----- Material provided -----

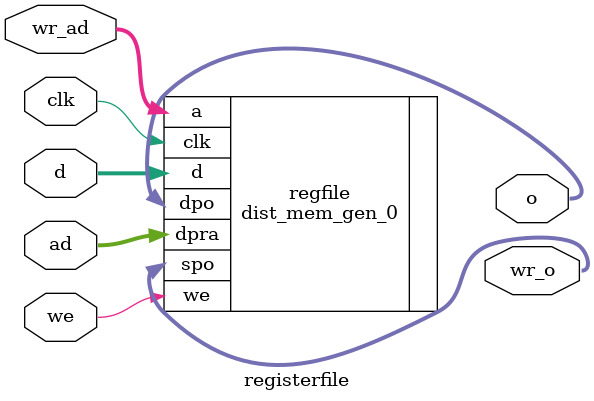
<source format=v>
`timescale 1ns / 1ps


module registerfile(
    input  clk,          // write clock
    input  we,           // write enable
    input  [3:0] wr_ad,  // write port addr
    input  [3:0] ad,     // read port addr
    input  [15:0] d,     // write data in
    output [15:0] wr_o,  // write port data out
    output [15:0] o    // read port data out
    );
   
     dist_mem_gen_0 regfile(
    .clk(clk),           // clock
    .we(we),             // write enable
    .a(wr_ad),           // endereço de escrita (4 bits)
    .d(d),               // dados de escrita (16 bits)
    .dpra(ad),           // endereço de leitura independente (4 bits)
    .spo(wr_o),          // saída da porta de escrita (16 bits)
    .dpo(o)              // saída da porta de leitura (16 bits)
    );
    
 
endmodule

</source>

-----

What to do: In the records above, take every line from the opening one through the line with "write data in" and repeat it exactly; pictures are not part of the copy.

Written answer:
<source format=v>
`timescale 1ns / 1ps


module registerfile(
    input  clk,          // write clock
    input  we,           // write enable
    input  [3:0] wr_ad,  // write port addr
    input  [3:0] ad,     // read port addr
    input  [15:0] d,     // write data in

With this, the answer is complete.